Mathematicians occupy an odd place in the public imagination, as objects of great curiosity and also great misunderstanding. TV and movies portray us as anything from eccentric to insane, though sometimes we get to solve crimes. But there is rather little public understanding of what mathematicians actually do with their time.
Even among mathematicians, applied math has an odd reputation. Many pure mathematicians (those who spend their time working on purely abstract problems) regard applied math as mere "computation", as if we were essentially glorified calculators.
But applied mathematics is not about discovering new numbers, nor solving crimes, nor cranking out long calculations (though some of that is involved). At heart, applied math is about creating, refining, and analyzing models.
The "applied" in applied math means that we work on problems that are in some way relevant to the "real world". However, the real world is a complicated place, and virtually any system you might want to investigate has far too many interactions and unknowns to be understood completely. Imagine, for example, trying to understand the physical properties of a gas by first specifying the mass, volume, and exact location of each of billions of molecules, and then trying to predict where each particle will be in the next instant, and then the instant after that. Even if you were somehow able to do all these calculations, your answer would be valid only for that particular gas in that particular configuration, and would give you little insight into the behavior of gases in general.
So when we want to understand a system, we don't attempt to incorporate every potentially relevant detail. Instead, we model it: we focus on what we believe to be the essential features of the problem and throw out everything else. All models are oversimplifications, but if they are well-constructed, that is, if we have picked the right features to keep and the right ones to discard, they can provide valuable insight into the real-world problem we are studying.
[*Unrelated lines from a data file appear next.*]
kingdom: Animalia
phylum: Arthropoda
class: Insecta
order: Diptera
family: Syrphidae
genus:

All models incorporate a trade-off, which I've (poorly) illustrated here:
We often hear about models on the right end of this spectrum: models of
of large-scale, complex phenomena such as the global climate or economy. These models incorporate many different variables in order to be as accurate as possible in predicting reality. The trade-off is that there is generally less insight to be gained from such models, because cause and effect relationships can be difficult to untangle with so many variables involved.
Mathematicians are more interested in the simple end. Unlike complex models, which can generally only be analyzed through computer simulation, simple models can often be analyzed using a pencil and paper. Though they do not describe reality as accurately as complex models, they illustrate very clearly how and why certain effects lead to certain outcomes. Simple models also have the advantage of generality: the same set of simple features may be present in a wide variety of systems. The more variables and complications you throw in, the more your model becomes tied to the one specific problem you started with.
I've written a lot in this blog about the Prisoners' Dilemma as a model for cooperation. The essence of the model is this: two players each have a choice whether or not to cooperate with the other. If a player decides to cooperate, they pay some cost, and the other player gains some benefit. Of course, cooperation happens in many different forms in human and animal life, and you could study any particular cooperative behavior by tracing its social and/or cognitive basis, as well as its evolutionary origin. But by studying the particularly abstract, simple model that is the Prisoners' Dilemma, you can gain some insight into the phenomenon of cooperation in general: when and why it evolves, and how it is maintained.
The purpose and method of developing and analyzing models is a strangely absent topic from high school and college math and science classes (a welcome exception is a course I'm currently TAing at Boston University that teaches quantitative reasoning to non-science majors). But given the role that models play in our economy as well as in science, and the catastrophic consequences of their failure, I think that communicating an understanding of the modeling process should be a central goal of science education.